Tensions between the traditional banking sector and the increasingly popular buy now, pay later industry spilled over this week as Klarna hit back at Barclays' research on BNPL regulation, calling it "mind-boggling" and irresponsible".
Barclays joined forces with debt charity StepChange to warn that 876,000 Brits could fall into financial difficulty as a result of using BNPL.
The bank highlighted the role of retailers in the BNPL ecosystem, arguing that they do not fully understand the credit options they’re presenting to customers and the "pitfalls of unregulated lending".
Alex Marsh, the head of Klarna’s UK business, hit back, issuing a statement saying: "It is mind-boggling and frankly irresponsible in a cost of living crisis, that Barclays should use StepChange to endorse their high-cost installment credit product which charges 10.9% interest and to lobby against interest-free and manageable Buy Now Pay Later products."
Marsh adds that Barclays' conclusions are "hugely patronising to UK retailers," and it is "unsurprising that UK retailers, like their customers, are ditching the old banks".

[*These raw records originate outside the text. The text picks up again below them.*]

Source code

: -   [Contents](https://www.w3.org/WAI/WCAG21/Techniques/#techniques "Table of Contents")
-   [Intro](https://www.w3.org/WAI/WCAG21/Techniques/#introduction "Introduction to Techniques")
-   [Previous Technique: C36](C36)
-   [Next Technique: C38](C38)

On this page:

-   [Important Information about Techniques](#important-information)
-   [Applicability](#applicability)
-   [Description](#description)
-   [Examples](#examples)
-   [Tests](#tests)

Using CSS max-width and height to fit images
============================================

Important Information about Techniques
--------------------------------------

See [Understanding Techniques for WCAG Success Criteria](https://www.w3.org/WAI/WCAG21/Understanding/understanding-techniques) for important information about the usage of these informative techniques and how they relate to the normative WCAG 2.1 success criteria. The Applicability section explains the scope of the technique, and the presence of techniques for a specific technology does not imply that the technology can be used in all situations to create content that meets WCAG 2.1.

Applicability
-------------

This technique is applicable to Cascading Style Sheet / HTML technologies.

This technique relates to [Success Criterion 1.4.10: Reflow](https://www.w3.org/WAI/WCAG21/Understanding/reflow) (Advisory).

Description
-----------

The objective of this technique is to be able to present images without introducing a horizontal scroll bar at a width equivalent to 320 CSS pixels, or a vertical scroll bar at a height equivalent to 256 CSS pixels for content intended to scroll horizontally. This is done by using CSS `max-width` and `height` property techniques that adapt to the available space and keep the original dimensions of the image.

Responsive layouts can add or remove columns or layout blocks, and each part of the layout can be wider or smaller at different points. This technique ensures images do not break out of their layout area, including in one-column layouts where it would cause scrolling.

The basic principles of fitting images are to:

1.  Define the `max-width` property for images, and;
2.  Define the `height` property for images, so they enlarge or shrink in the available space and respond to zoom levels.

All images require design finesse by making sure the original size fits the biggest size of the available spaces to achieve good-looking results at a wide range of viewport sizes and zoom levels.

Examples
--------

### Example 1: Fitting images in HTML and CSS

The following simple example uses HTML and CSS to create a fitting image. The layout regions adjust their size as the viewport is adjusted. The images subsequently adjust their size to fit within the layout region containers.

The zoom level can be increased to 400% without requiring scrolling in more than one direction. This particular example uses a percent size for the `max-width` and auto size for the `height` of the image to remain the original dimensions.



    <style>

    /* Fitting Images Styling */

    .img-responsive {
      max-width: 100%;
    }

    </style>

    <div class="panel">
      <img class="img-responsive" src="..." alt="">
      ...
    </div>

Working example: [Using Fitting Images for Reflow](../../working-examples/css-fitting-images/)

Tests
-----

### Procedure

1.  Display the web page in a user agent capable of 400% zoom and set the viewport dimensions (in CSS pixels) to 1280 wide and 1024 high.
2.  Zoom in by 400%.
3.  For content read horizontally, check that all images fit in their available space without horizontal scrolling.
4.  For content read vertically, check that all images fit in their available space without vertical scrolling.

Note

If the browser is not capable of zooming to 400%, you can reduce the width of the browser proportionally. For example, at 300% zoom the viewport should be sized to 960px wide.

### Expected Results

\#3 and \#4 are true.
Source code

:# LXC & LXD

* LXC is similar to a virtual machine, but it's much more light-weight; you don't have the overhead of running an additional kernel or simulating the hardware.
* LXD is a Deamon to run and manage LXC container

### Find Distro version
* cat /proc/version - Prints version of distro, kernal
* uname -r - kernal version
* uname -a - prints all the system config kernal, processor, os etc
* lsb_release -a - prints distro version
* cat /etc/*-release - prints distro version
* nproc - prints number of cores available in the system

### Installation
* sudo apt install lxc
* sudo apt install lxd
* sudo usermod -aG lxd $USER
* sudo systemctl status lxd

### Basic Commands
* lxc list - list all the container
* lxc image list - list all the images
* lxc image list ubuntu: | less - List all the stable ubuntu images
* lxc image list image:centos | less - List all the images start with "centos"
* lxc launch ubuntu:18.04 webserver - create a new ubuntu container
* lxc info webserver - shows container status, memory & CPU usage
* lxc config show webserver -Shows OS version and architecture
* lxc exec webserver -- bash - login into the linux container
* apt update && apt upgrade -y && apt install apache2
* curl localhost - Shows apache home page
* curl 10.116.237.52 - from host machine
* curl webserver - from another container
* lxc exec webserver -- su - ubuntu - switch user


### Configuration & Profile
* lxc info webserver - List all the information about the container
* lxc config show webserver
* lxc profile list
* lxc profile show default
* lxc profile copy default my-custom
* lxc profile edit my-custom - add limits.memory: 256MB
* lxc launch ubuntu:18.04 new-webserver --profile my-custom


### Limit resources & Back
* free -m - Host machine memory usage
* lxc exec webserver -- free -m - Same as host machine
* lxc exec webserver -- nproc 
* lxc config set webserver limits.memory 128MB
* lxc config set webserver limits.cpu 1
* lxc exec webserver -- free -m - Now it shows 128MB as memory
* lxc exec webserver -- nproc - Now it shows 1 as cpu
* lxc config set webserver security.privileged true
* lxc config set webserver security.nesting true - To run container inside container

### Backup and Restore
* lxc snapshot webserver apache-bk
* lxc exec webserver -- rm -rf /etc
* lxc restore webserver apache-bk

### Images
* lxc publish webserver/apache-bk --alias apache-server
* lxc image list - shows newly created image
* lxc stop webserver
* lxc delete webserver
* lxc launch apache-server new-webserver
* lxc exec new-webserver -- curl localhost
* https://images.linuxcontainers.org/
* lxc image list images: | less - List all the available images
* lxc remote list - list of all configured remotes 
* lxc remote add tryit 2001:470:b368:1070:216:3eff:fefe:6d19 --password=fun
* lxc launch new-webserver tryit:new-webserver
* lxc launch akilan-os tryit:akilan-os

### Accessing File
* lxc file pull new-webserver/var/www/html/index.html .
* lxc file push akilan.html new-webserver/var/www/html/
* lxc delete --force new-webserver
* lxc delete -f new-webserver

Earlier this week, the UK government outlined long-awaited plans to make BNPL providers carry out affordability checks and refrain from misleading advertising and promotions.
The government will publish a consultation on draft legislation toward the end of this year, with the aim of laying secondary legislation by mid-2023, after which the FCA will consult on its rules for the sector.
The long timeline has led to criticism by consumer champions who fear that millions of people in the UK have been saddled with unaffordable debt by taking advantage of easy-to-access BNPL lending with little understanding of the repercussions around failed repayments and credit scoring.